After many decades of this trend, the rural farm hands have migrated to the unplanned urban centres, into large slums of deprivation. This new class of needy people, now occasionally get palliatives, described as poverty alleviation, through small cash transfer payments.
This is not the way a social safety-net works; as ‘the at-risk sets’ are too large to carry. Confused and confounded about the mess created, over long periods of unimaginative leadership, many African leaders no longer
think of investing any of their commonwealth in production assets, but divide the seed corn (commonwealth) instead, using various regional formulae. They then take their loots out, to fund European lifestyles.
When a break comes, by way of mineral exports in global demand, the new home leadership, ensures an opaqueness that shuts out all else. This new class of post political independence leaders are an idle minority, lording it over the large production ase, while continuing to distort the sub-optimal production arrangements, for their self-serving agenda.
With failing governments and nascent developing private sectors, it is becoming increasingly difficult, to find true development partners in Africa. The only outcome from such an arrangement is growing economic dependence, and an uncertain future. The yawning gaps cannot be filled with international aid, either of the East or West.
And so it is, that with every change of leadership guards, what is important to the new grouping, is the euphoria of “we are now in charge”. Leadership changes that have taken place, from the colonial master, to the first home governments, then the military adventurists, and now the various gambling citizenship blocks, in that order, have taken their turns in the plunder, that has become Africa’s reality.
The left-leaning, go in with the victory march of Fidel Castro. And the other hues, saunter in with different swaggers, but all lacking in purpose and vision. Many, however, are not driven by any ideologies, and swing both ways with ease, to achieve their self-seeking objectives.
In this maelstrom of activities, the linkages are further weakened by leaders seeking to satisfy group interests (bubbles), making the state even more inorganic. But by far the biggest undermining of foreign investor partnership trust was the haphazard indigenization programme.

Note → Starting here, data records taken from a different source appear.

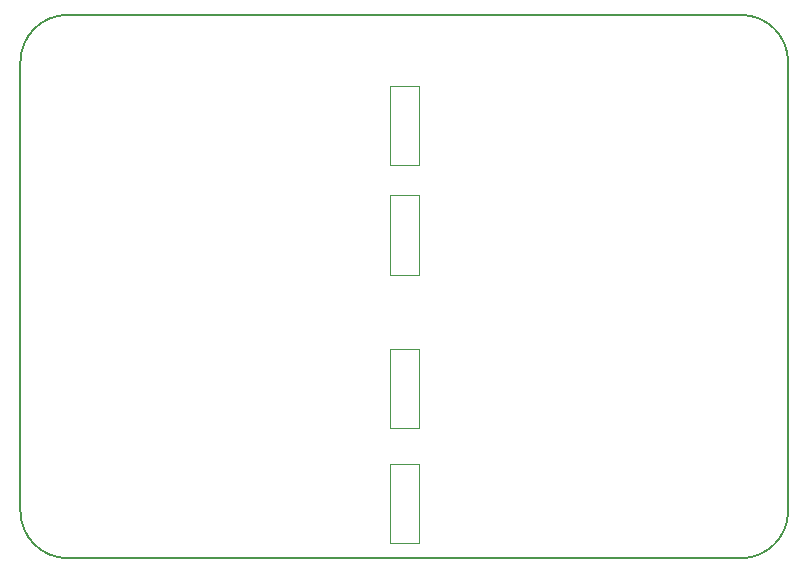
<source format=gm1>
G04 #@! TF.GenerationSoftware,KiCad,Pcbnew,8.0.2-8.0.2-0~ubuntu22.04.1*
G04 #@! TF.CreationDate,2024-05-09T21:57:41-07:00*
G04 #@! TF.ProjectId,pifire-relay-module,70696669-7265-42d7-9265-6c61792d6d6f,rev?*
G04 #@! TF.SameCoordinates,Original*
G04 #@! TF.FileFunction,Profile,NP*
%FSLAX46Y46*%
G04 Gerber Fmt 4.6, Leading zero omitted, Abs format (unit mm)*
G04 Created by KiCad (PCBNEW 8.0.2-8.0.2-0~ubuntu22.04.1) date 2024-05-09 21:57:41*
%MOMM*%
%LPD*%
G01*
G04 APERTURE LIST*
G04 #@! TA.AperFunction,Profile*
%ADD10C,0.050000*%
G04 #@! TD*
G04 #@! TA.AperFunction,Profile*
%ADD11C,0.200000*%
G04 #@! TD*
G04 APERTURE END LIST*
D10*
X56250000Y-53250000D02*
X58750000Y-53250000D01*
X58750000Y-60000000D01*
X56250000Y-60000000D01*
X56250000Y-53250000D01*
D11*
X90000000Y-29000000D02*
X90000000Y-67000000D01*
X29000000Y-25000000D02*
X86000000Y-25000000D01*
D10*
X56250000Y-31000000D02*
X58750000Y-31000000D01*
X58750000Y-37750000D01*
X56250000Y-37750000D01*
X56250000Y-31000000D01*
X56250000Y-63000000D02*
X58750000Y-63000000D01*
X58750000Y-69750000D01*
X56250000Y-69750000D01*
X56250000Y-63000000D01*
X56250000Y-40250000D02*
X58750000Y-40250000D01*
X58750000Y-47000000D01*
X56250000Y-47000000D01*
X56250000Y-40250000D01*
D11*
X86000000Y-25000000D02*
G75*
G02*
X90000000Y-29000000I0J-4000000D01*
G01*
X86000000Y-71000000D02*
X29000000Y-71000000D01*
X25000000Y-29000000D02*
G75*
G02*
X29000000Y-25000000I4000000J0D01*
G01*
X90000000Y-67000000D02*
G75*
G02*
X86000000Y-71000000I-4000000J0D01*
G01*
X29000000Y-71000000D02*
G75*
G02*
X25000000Y-67000000I0J4000000D01*
G01*
X25000000Y-67000000D02*
X25000000Y-29000000D01*
M02*

</source>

A matter which could have been correctly adjusted with deregulation and appropriate competition laws was executed, without appropriate planning, by military decree. That singular action opened the floodgates of perhaps the biggest serious fraud activities, anywhere in the world. While the indigenes are busy bubbling over little pennies, big corporations exploited and continue to exploit the inorganic state, executing phony schemes that take out, over 30% of foreign exchange earnings annually.
I shared this perspective with the initial set-up team, in Alagbon Close Ikoyi, when the EFCC (Economic and Financial Crimes Commission) was being put together, and suggested it should become a SERIOUS FRAUD OFFICE, dealing with complex economic crimes, rather than petty fraud. Most multinational staff, consider posting to Nigeria, a juicy posting.
Cervantes could never have thought that his wild imagination in writing the first modern fictional novel, Don Quixote, would find expression in reality, with many errant knights appearing in Africa, with promises to provide succour and defend the defenceless, chasing after phantom windmills, with squires (Sancho Panza/praise singers) in tow, doing their every bidding. The fictional knight from La Mancha, promised territories to his squire Sancho, which he never got, but many of the squires (praise singers) on the continent of Africa, now have territories to boast of, as sovereigns or subsovereigns.